Business owners, SME directors, and board members.

Key Points:

  • Directors must adhere to duties under the Corporations Act 2001 (Cth).
  • Stay informed about the company’s financial status and operations.
  • Adopt a critical mindset and address inconsistencies in board papers.
  • Maintain financial literacy through professional development.
  • Implement strong corporate governance processes.
  • Seek external advice when necessary.
  • Regularly assess the company’s solvency to prevent financial trouble.

Full Article:

Directors hold significant responsibilities under the Corporations Act 2001 (Cth), with severe consequences for non-compliance.
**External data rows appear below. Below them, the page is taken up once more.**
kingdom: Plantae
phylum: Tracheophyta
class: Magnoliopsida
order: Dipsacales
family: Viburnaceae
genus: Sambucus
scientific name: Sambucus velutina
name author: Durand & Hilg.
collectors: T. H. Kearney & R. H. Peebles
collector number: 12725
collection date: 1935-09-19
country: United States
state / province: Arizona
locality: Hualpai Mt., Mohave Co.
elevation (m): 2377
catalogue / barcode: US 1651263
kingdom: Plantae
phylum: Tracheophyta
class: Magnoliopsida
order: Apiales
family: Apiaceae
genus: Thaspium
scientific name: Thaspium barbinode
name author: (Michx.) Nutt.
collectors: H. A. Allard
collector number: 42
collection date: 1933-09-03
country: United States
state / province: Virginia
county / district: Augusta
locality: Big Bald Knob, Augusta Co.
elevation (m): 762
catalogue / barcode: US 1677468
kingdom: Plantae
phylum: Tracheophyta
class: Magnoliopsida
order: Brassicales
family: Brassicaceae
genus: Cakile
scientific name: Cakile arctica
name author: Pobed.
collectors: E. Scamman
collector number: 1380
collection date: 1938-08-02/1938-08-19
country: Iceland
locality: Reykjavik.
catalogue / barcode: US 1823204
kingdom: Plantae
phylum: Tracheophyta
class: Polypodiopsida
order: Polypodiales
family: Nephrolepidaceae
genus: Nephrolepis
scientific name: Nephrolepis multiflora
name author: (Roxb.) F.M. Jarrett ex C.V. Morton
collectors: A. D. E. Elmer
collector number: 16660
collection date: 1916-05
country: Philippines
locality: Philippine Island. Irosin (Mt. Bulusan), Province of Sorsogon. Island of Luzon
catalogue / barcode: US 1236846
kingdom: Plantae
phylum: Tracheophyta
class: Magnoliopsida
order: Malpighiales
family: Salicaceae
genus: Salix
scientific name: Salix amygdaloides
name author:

This article outlines practical strategies to help directors fulfil their duties effectively, ensuring the company’s financial health and legal compliance.

Key Duties of Directors

Directors must:

  • Exercise powers with care and diligence.
  • Act in good faith in the company’s best interests.
  • Avoid improper use of position or information.
  • Prevent the company from insolvent trading.

Regardless of the company’s size, these duties remain consistent across SMEs, SMSFs, and ASX-listed companies.

Practical Strategies for Directors
  1. Monitor Financial Position and Operations
    • Stay informed about the company’s financial status.
    • Regularly attend board meetings and actively participate.
    • Allocate sufficient time for discussion of key matters.
  2. Adopt a Critical Mindset
    • Be proactive in addressing inconsistencies in board papers.
    • Raise issues where information appears incomplete or misleading.
    • Exercise caution in high-risk situations, such as major transactions and capital raisings.
  3. Maintain Financial Literacy
    • Pursue professional development to understand solvency indicators and financial reporting standards.
    • Be equipped to make informed financial decisions.
  4. Implement Strong Corporate Governance
    • Ensure effective board briefing processes are in place.
    • Record detailed minutes reflecting board discussions and decisions.
  5. Seek External Advice
    • Engage professionals for independent advice, especially in complex matters.
    • Scrutinise external advice to ensure it meets the company’s needs.
  6. Regularly Assess Solvency
    • Ensure reliable financial statements and review cash flow forecasts.
    • Seek advice from insolvency practitioners if necessary.
Common Pitfalls for SME Directors

SME directors often lack awareness of their duties and the extent of personal liability. To mitigate risks:

  • Define roles and responsibilities clearly.
  • Ensure all directors are involved and informed about company affairs.
Consequences of Non-Compliance

Failing to fulfil director duties can lead to personal liability, financial compensation, or criminal penalties for reckless or dishonest breaches.


Directors must guide and monitor their company’s management diligently to avoid severe penalties. Implementing these strategies will help directors meet their obligations and protect their company’s financial health.